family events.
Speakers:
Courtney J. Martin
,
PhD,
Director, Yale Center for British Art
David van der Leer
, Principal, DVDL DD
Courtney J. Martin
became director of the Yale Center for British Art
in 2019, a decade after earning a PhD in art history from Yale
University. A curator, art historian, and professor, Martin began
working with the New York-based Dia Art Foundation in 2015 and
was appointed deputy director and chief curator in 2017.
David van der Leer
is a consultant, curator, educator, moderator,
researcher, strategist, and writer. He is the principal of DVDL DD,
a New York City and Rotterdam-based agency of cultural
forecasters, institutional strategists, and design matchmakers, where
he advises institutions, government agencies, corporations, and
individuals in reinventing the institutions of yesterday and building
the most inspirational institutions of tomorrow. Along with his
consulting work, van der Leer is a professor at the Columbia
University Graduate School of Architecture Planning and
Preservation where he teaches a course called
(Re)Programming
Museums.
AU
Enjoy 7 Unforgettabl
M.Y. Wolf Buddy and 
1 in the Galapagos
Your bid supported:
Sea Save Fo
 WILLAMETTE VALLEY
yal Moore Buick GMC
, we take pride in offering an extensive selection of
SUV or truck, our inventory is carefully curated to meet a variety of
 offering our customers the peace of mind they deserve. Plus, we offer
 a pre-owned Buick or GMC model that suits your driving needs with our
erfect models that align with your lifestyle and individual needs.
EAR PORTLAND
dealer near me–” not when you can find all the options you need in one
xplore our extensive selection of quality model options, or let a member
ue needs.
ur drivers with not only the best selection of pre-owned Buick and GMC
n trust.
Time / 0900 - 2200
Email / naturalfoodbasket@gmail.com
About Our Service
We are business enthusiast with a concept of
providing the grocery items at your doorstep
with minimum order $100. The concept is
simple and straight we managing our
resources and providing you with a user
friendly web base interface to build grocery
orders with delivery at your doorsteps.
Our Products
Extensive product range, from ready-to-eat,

---

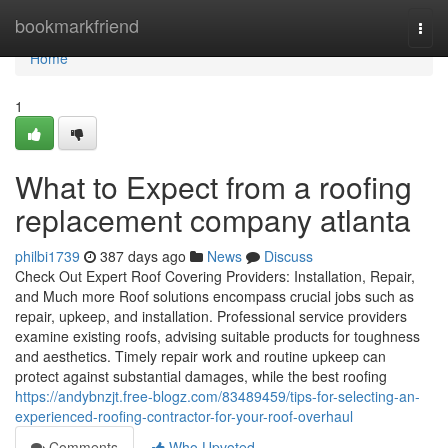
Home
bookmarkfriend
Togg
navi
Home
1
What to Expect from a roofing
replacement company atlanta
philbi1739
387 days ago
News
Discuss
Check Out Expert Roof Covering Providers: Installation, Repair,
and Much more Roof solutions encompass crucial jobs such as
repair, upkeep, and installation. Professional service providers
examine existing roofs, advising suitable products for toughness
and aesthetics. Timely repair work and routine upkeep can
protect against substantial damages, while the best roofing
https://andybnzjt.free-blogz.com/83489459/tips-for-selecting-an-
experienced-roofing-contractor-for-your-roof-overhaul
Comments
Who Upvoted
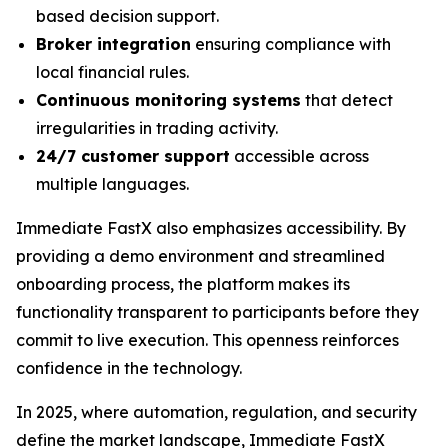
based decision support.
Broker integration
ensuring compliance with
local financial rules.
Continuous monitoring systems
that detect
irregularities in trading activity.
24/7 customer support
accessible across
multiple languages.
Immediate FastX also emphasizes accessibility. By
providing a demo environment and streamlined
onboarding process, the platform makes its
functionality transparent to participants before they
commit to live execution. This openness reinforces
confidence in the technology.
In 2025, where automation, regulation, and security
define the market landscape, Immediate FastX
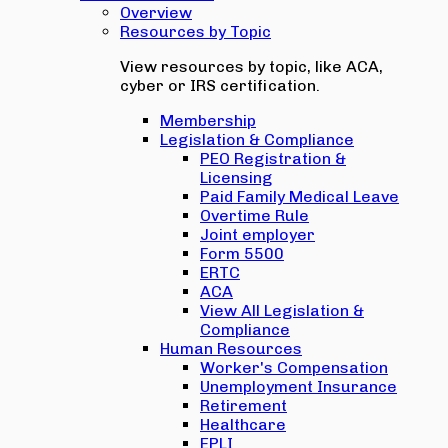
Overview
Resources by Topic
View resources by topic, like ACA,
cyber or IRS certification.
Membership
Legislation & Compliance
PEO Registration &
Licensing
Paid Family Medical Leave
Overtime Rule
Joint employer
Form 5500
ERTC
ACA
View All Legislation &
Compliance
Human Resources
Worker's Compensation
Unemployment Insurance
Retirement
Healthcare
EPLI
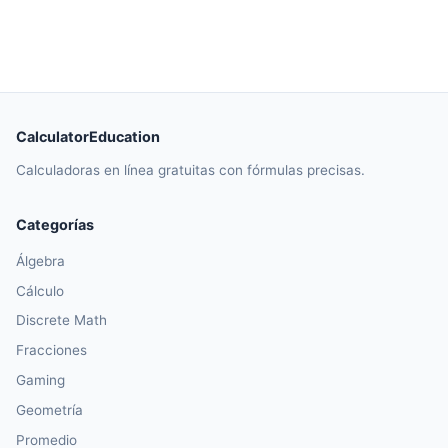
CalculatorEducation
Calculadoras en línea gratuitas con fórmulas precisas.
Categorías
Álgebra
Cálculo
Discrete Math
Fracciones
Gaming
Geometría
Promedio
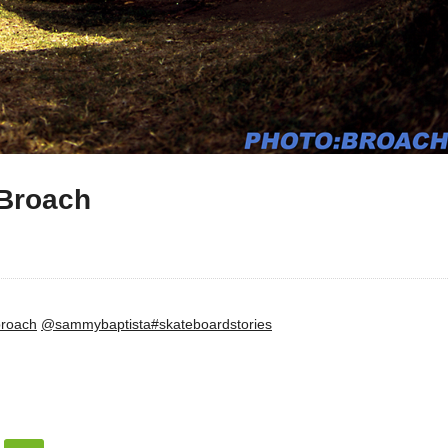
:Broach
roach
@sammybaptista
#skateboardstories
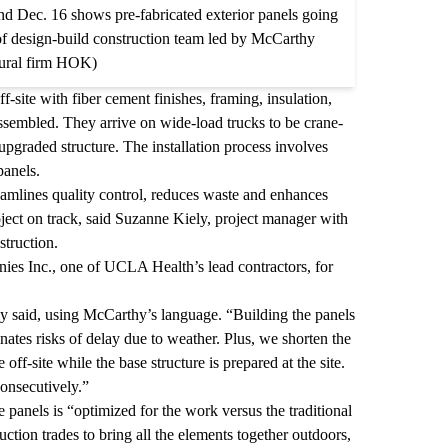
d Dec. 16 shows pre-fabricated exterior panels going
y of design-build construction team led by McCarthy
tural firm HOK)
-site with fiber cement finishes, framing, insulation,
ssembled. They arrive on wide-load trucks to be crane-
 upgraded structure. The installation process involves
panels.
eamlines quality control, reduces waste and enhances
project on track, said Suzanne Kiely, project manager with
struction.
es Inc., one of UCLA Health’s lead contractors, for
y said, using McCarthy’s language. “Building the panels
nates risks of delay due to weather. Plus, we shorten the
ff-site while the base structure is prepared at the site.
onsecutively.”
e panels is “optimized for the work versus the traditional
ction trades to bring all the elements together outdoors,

Task to complete:
Output should match, line for line, the stretch of the material above from the line holding "repair, upkeep, and" through the line holding "protect against substantial".

Answer space:
repair, upkeep, and installation. Professional service providers
examine existing roofs, advising suitable products for toughness
and aesthetics. Timely repair work and routine upkeep can
protect against substantial damages, while the best roofing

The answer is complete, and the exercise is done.